◆ Provided text:
▽
Letter: Winning by any means not actually a win

An open letter to Superintendent Cheryl Cook, Principal Brad Marcotte, and coaches of Lyndon:

When I moved to Kansas in 2009 I was very happy with the decision. I was excited to come to the Heartland after a Navy career that kept me and my family in big cities. My greatest hope was to raise my boys among the “strong values” that I had heard the Heartland shared with where I was raised in the hill country of central Texas. As a child athlete myself, I feel that a lot of the who I am was forged in my sports years, and influenced heavily by not just my parents but my coaches as well. Honor, integrity, perseverance, and working hard were all concepts I believe were strongly affected by my sports years.

From early on, I was rather frustrated with how sports are treated in this area. While I clearly recognize the importance in the formation of well-rounded men and women, the emphasis placed on sports performance seems markedly unbalanced, with athletes who perform poorly in an academic capacity still allowed to play (in the 60 percent range). I’ve long thought this a very bad message to send.
△
◆ Using the information:
A. Summarize the open letter on school sports in two sentences.
B. Carry on the open letter about school sports from the point where it stops.

◆ Source data:
▽
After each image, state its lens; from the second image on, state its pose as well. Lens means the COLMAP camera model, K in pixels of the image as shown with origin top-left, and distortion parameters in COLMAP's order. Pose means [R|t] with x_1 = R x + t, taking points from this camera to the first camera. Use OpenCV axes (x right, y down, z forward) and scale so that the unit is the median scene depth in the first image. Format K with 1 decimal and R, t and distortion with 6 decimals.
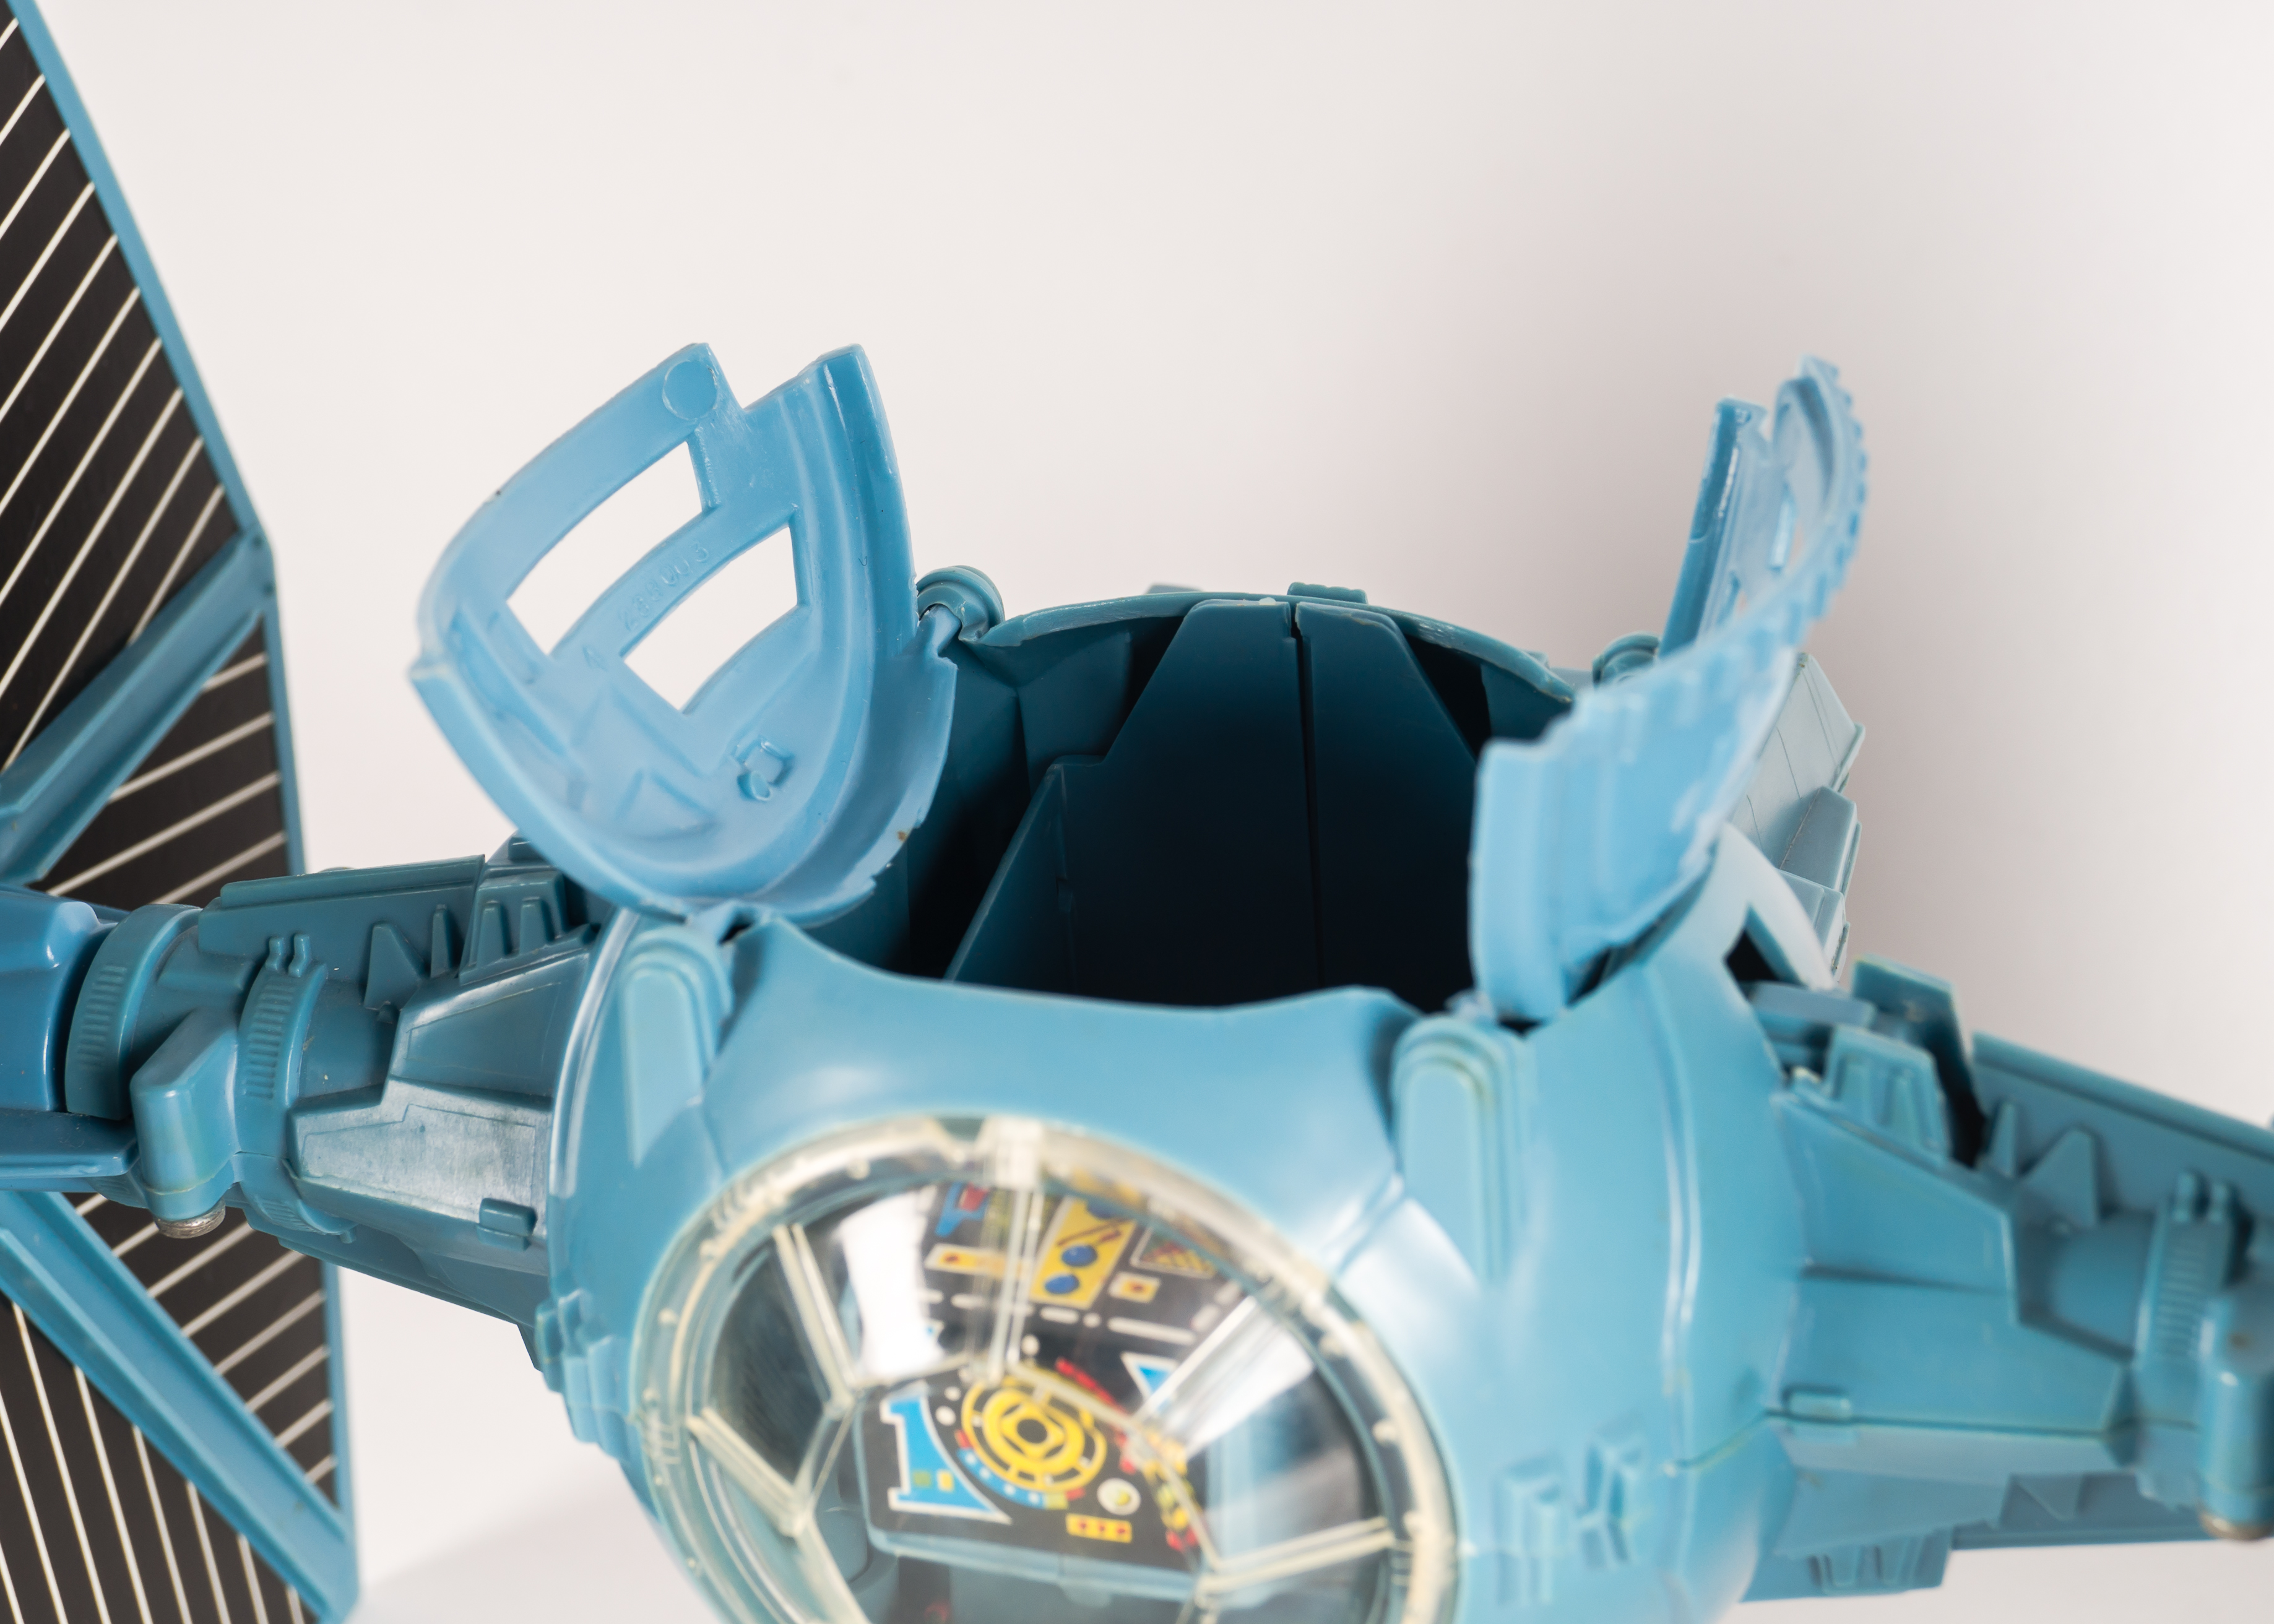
lens RADIAL K [[4515.0, 0, 1137.0], [0, 4515.0, 812.0], [0, 0, 1]] dist [-0.037803, -0.077759]
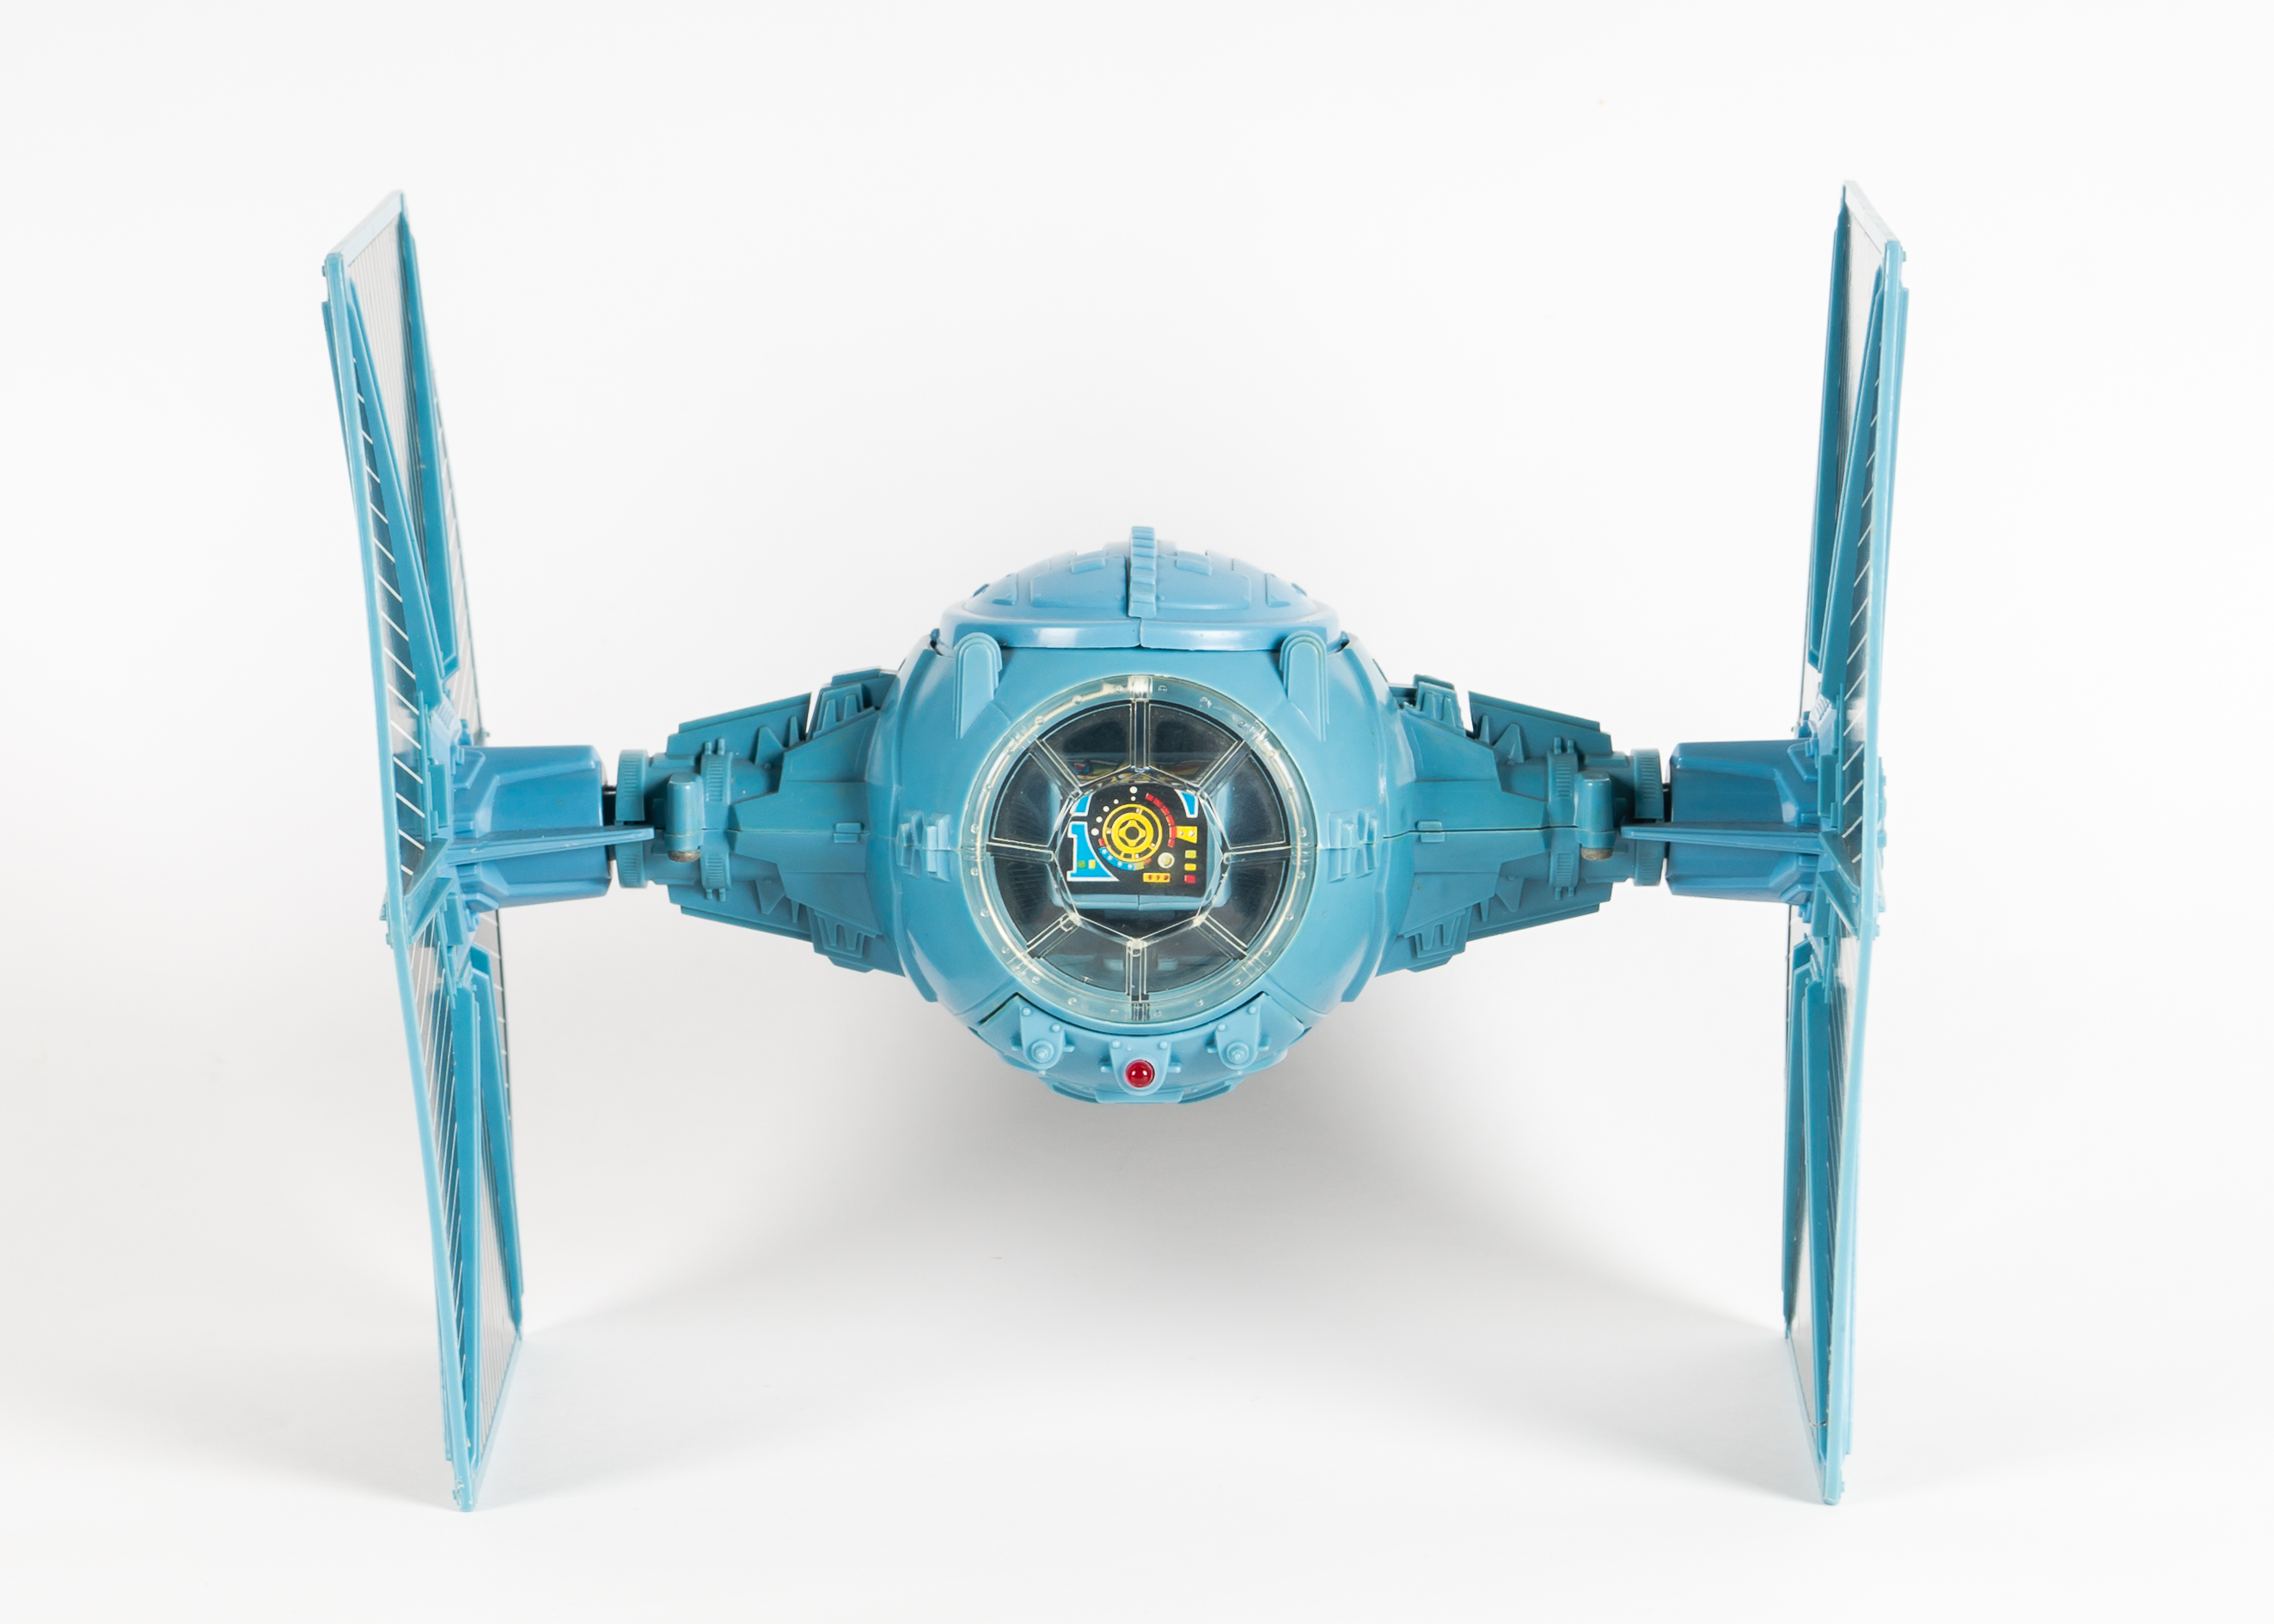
lens RADIAL K [[4514.7, 0, 1137.0], [0, 4514.7, 812.0], [0, 0, 1]] dist [-0.037803, -0.077759]
pose [[0.957850, -0.003914, 0.287243, -0.722804], [0.090434, 0.953176, -0.288577, 0.831570], [-0.272663, 0.302390, 0.913354, -1.243694]]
△
◆ Expected outputs:
A. After a Navy career spent in big cities, the writer moved to Kansas in 2009 hoping to raise their sons among Heartland values. The writer credits their own youth sports years, along with parents and coaches, with shaping honor, integrity, perseverance and hard work, but has long been frustrated that the area overemphasizes sports performance, letting academically weak athletes in the 60 percent range still play, which the writer sees as a very bad message.

B.
More recently, I’ve become even more frustrated, disgusted even, over sportsmanship issues. On Dec. 2, 2016, I watched the entirety of the events between Lyndon and MdCV. What was transpiring there is the reason I write this letter, as I feel someone needs to say something about it. To start with, a far outmatched MdCV JV team got to play the Lyndon Varsity team for 3 of 4 quarters even with a blowout score. In the final quarter, the Lyndon JV team got to take the court, and still handily outscored MdCV.

In between was the girl’s Varsity game, which I’ll come back to.

Then was the Varsity vs. Varsity game. In it, I observed:

  1. A heckle line of students shouting, jeering, cheering, chanting right beside the court. Clearly directed to be there, and a Lyndon staff member was right next to them frequently.
  2. Full court press from minute 1.
  3. Lyndon players screaming “ball” 4 inches from another player’s ear.
  4. Lyndon players sticking hands directly in the face of opposing player (also while screaming ball quickly.)
  5. 20 points up, screaming in the face of opponents after a basket (followed shortly thereafter by a technical foul.)
  6. 40 points up, entire home stands erupting after a 3-pointer.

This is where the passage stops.